I admit don’t really understand this “degraded exponentially”, business when you add more hosts.
It sounds very unspecific to me - in trying to understand you better the impression I have is that your concerns are based on unresolved issues from years ago that you did not fully understand then (hence unresolved obviously), and don’t remember well enough today - except that it didn’t work for you. I’ve been there myself, and I can’t deny you had a bad time back then, but my experiences so far using linux for routers have been a lot more positive, challenging at time, but positive overall, and judging by your description it sounds like something was misconfigured for you back then. Was it HTB, was it the route cache size or route cache gc, or was it connection tracking - it’s hard to tell now - and the kernel networking stack has indeed changed a lot since 2015.
For example these days we have: https://www.kernel.org/doc/Documentation/networking/nf_flowtable.txt
This bypasses most of routing and firewall stuff and it likely would have resolved (or at least masked) whatever tuning problem you had back then. It doesn’t sound like you had driver/interrupts balancing/chipset issues otherwise your performance would probably suck for a lot fewer connections. This netfilter module is still relatively new - it wouldn’t have been available 5 years ago when you were testing.
The issue I have recommending “accelerators” is that they’re either too cheap when it comes to capabilities or too expensive in $$$.
If they’re cheap, they’re likely both not programmable and have only a small amount of inflexible CAM for storing the FIB (I guess you could still call it a FIB even through there’s all kinds of junk in those entries), and all you typically need is one kid doing a bunch of DHT / P2P lookups or ramping up connections to start thrashing your CAM entrie – at which point you start writing complicated firewall rules to limit them, … ugh.
On the other hand, if you buy enough of those expensive cards you get sent a bunch of sad consulting engineers to go with the cards that probably will be hard to use effectively – both the card and the people, … poor folks god bless them.
There’s also no reason to not consider having a secondary x86 router and doing some kind of VRRP / moving VIPs between them … so that your networks is still up while you’re upgrading one of the routers. … well except that 2 machines cost twice the money. … but you also get to spread the load across 2 machines when both are working.
In any case, … regardless of the chosen option - setting up a simulated test network should be easy enough thanks to network namespace containers and ipvlan/macvlan these days - and is worth it for @dual_brot to do, before they rip out the currently “working” router.
For example, one could easily grab a linux laptop and write a shell script to create e.g. a 200 virtual nics each with their own mac address (macvlan), assign them IPs and then have e.g. nginx listening on all of them.

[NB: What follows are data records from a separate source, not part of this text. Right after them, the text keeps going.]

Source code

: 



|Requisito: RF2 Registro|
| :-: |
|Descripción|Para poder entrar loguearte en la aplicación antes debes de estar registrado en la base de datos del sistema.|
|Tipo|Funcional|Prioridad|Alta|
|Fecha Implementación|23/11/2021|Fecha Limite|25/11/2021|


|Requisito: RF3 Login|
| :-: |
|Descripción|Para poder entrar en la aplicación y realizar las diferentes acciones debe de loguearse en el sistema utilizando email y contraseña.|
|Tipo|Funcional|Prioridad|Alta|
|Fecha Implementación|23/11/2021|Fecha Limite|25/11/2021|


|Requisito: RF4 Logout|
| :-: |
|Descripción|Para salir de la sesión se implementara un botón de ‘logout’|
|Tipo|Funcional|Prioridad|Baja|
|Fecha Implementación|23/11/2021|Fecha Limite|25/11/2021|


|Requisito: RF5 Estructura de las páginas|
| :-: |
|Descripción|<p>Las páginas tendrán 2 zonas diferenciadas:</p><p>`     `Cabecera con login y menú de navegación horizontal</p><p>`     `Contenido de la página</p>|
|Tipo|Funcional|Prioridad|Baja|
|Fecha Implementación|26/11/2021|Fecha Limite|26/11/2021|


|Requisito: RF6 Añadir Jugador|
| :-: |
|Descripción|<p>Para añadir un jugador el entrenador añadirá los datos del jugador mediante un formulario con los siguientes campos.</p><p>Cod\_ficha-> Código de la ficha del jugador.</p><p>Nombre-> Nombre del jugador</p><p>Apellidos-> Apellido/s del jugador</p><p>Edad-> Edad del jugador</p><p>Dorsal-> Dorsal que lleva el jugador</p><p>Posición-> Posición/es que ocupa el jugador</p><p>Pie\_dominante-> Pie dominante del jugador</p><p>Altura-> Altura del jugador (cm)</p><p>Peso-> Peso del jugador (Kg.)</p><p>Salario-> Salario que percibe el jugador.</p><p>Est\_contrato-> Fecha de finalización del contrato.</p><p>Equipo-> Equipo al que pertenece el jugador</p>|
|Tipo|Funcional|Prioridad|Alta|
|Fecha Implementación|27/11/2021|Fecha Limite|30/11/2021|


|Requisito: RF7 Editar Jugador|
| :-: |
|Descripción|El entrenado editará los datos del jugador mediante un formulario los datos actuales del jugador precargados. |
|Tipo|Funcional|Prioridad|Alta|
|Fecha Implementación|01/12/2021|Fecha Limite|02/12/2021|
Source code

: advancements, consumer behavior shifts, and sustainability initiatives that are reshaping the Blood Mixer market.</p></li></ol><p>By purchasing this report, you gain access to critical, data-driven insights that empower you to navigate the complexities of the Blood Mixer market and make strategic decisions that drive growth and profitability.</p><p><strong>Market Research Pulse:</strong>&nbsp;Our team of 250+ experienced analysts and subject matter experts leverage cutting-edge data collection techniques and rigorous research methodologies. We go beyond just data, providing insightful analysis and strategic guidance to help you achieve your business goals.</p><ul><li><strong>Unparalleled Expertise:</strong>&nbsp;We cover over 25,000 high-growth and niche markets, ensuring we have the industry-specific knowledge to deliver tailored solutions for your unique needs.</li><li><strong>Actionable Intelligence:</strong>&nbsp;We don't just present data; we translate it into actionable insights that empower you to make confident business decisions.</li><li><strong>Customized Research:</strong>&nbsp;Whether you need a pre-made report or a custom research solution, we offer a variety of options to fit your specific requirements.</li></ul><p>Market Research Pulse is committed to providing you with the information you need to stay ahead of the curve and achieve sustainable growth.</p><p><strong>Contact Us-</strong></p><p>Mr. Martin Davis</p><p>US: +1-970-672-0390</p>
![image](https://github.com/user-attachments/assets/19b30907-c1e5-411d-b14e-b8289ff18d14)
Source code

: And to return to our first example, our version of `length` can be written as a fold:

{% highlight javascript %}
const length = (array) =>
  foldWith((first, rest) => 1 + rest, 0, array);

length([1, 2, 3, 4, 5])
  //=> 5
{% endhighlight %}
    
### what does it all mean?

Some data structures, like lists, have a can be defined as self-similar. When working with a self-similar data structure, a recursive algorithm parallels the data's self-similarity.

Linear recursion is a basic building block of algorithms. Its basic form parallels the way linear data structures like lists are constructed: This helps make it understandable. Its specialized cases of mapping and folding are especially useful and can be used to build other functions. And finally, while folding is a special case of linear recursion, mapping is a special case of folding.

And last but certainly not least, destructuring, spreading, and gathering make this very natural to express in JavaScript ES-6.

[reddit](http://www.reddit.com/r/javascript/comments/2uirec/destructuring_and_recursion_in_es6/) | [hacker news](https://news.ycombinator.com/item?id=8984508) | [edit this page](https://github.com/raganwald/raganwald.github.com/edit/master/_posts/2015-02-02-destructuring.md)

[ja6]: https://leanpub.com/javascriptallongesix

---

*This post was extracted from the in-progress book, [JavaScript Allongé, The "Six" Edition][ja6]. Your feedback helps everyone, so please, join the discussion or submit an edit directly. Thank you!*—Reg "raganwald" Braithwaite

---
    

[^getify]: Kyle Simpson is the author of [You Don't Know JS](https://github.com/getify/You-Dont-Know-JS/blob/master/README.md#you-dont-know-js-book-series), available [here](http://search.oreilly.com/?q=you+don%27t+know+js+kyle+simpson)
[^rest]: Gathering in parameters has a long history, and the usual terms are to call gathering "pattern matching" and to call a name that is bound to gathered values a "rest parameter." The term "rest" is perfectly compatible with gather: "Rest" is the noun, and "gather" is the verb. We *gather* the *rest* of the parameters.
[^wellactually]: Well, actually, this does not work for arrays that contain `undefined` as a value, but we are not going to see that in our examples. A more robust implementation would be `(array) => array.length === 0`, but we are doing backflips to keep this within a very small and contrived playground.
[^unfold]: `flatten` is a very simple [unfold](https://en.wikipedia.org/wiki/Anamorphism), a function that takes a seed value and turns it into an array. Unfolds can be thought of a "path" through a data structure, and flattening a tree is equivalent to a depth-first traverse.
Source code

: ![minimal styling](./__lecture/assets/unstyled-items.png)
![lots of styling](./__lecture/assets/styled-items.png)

And then on the other side, you can have your load generator linux laptop - just setup another 200 network namespace and run something like github.com/wg/wrk once per network namespace with a random subset of those IPs. You’ll have thousands of real connection tuples on the router in no time, and you’ll be able to observe the behavior including the overall throughput.
One thing people don’t realize is that a typical e.g. macbook pro level hardware you can just get from a computer store (or order online these days) can issue enough legitimate looking requests to rival what 10 years ago would have made the news as a dos attack.
Like: OMG! the RPM on our spammy blog is over 60,000 ! - oh it’s just Bob testing, ah ok … 5 minutes later … oh damn it Bob you’re running with multiple threads now, stop pointing loadtest traffic at prod.. It’s that ridiculous.
My point is that you don’t really need to buy expensive “solutions” just so you could do a basic low bandwidth (<10Gbps) loadtest. (well you probably need a desktop with a free pcie slot for >1Gbps, there’s a shortage of thunderbolt 10Gbps nics for some reason).
There’s no reason not to do it, and whichever issues you resolve during loadtest will be issues you won’t have to resolve before stuffing the router into “prod” environment. You can ask for help here on the forums or on IRC or on various mailing lists where developers hang out.
The thing I don’t know much about is pfSense, … I sort of gave up because I wanted to run my router virtualized with a KVM host and virtio nics, … and FreeBSD (and pfSense) had a bunch of issues with both e1000 and virtio drivers and I couldn’t really get useful performance out of it even at home and ran out of time to debug, in contrast, linux worked oob - so I just used that. Now my home router is just a plain old linux box running debian testing - not any kind of fancy routing distro.